I've read ECS Monitoring documentation, but not found how to alert on ECS Task memory limit hit with CloudWatch Events or Metrics help. I have situation, when ECS container breaks default task hard limit 512 Mb and restarts. CloudWatch Event triggers to ECS Task state change, e.g. from RUNNING to STOPPED, but in event detail "stoppedReason" you may find only "Task failed ELB health checks in ...", despite I definitely know the actual reason was memory limit break and container murder from Docker side. Here is Event Rule Pattern:

{
  "source": [
    "aws.ecs"
  ],
  "detail-type": [
    "ECS Task State Change"
  ],
  "detail": {
    "lastStatus": [
      "STOPPED"
    ]
  }
}

CloudWatch MemoryUtilization Metric for ServiceName dimension doesn't help much either, because the minimum period (range) is 1 minute to trigger alert, but container kill-restart cycle runs quicker. It's not enough time to catch the spike. I guess the same is relevant for the ClusterName dimension (in other words for entire cluster).

I wonder how to get notification about Task (Container, Container Instance) hard memory limit break?

3

3 Answers

1
votes

Alternatively, you can set up alarm using SNS service on cloudwatch metrics to notify yourself when the memory utilization exceeds a limit.

0
votes

Assuming

  • your aim is to identify the fact that the reason for restart was memory usage and not something else.
  • built-in memory metric is not reported at high enough frequency.

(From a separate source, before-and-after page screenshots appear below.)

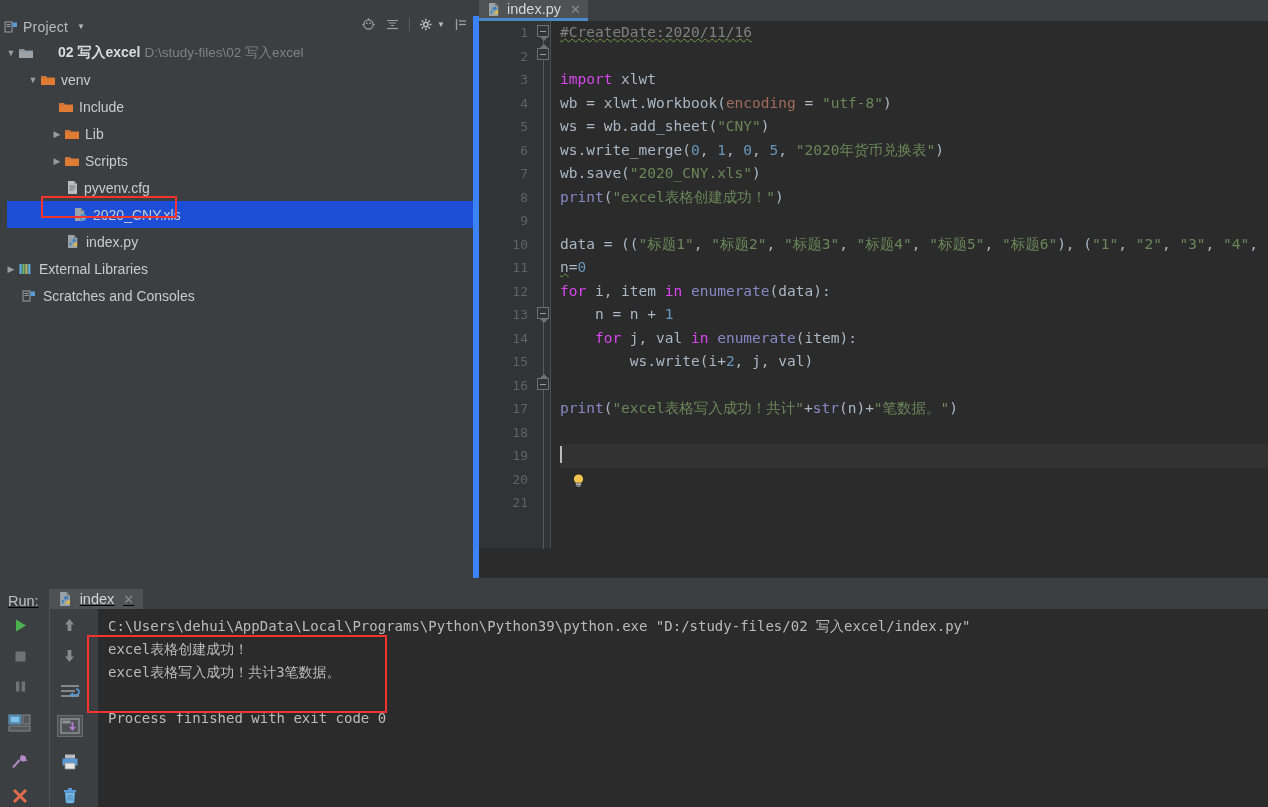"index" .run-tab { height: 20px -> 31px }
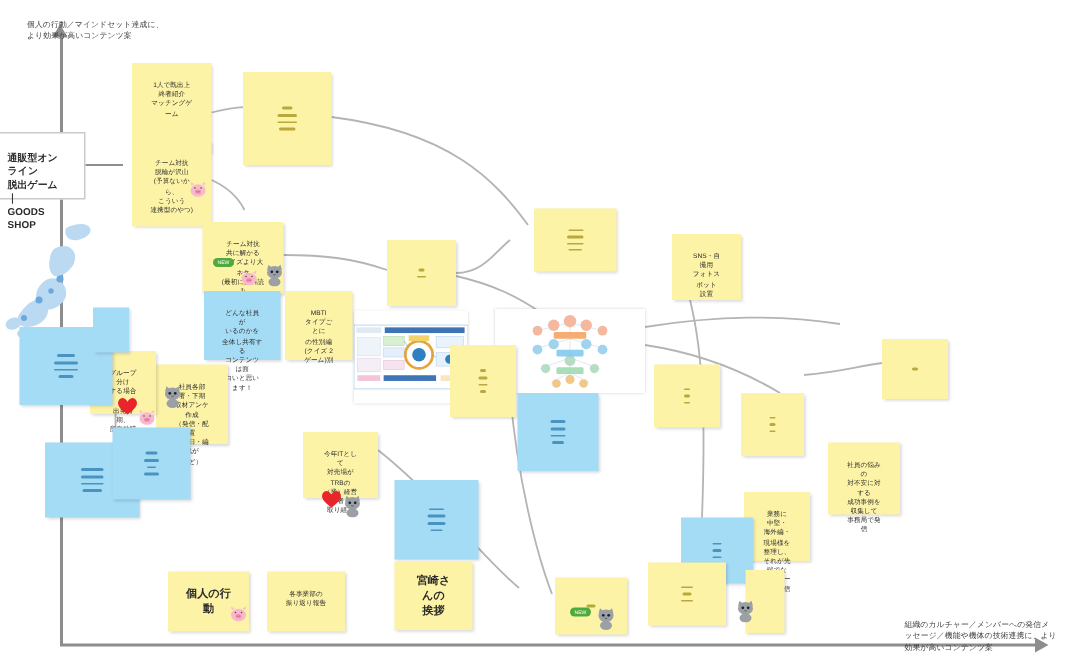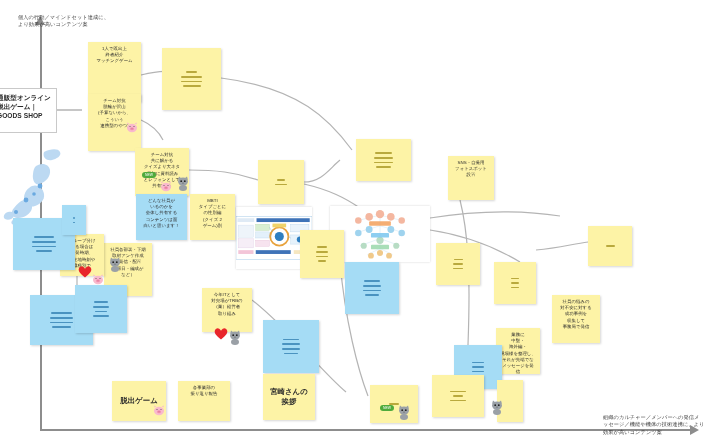"宮崎さんの" .note { padding: 4px -> 12px }
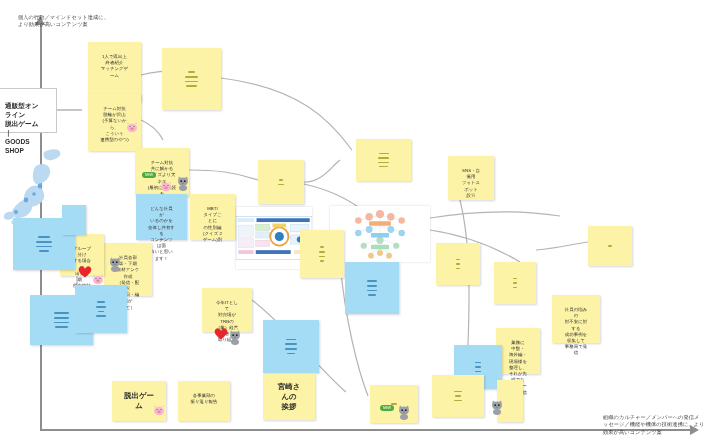"脱出ゲーム" div.txt { text: 脱出ゲーム -> 個人の行動 }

You could just write your own custom high resolution metric from inside your ECS, which reports the memory usage say every one second.

0
votes

When you create auto scaling for ecs service select memory utilization as thresh hold and ecs will create cloud watch alarm for the same, then goto cloud watch alarm dashboard and modify that alarm with SNS notification. when memory utilization goes high or low you will get notified.

  • you create the same alarm manually also in cloudwatch dashboard.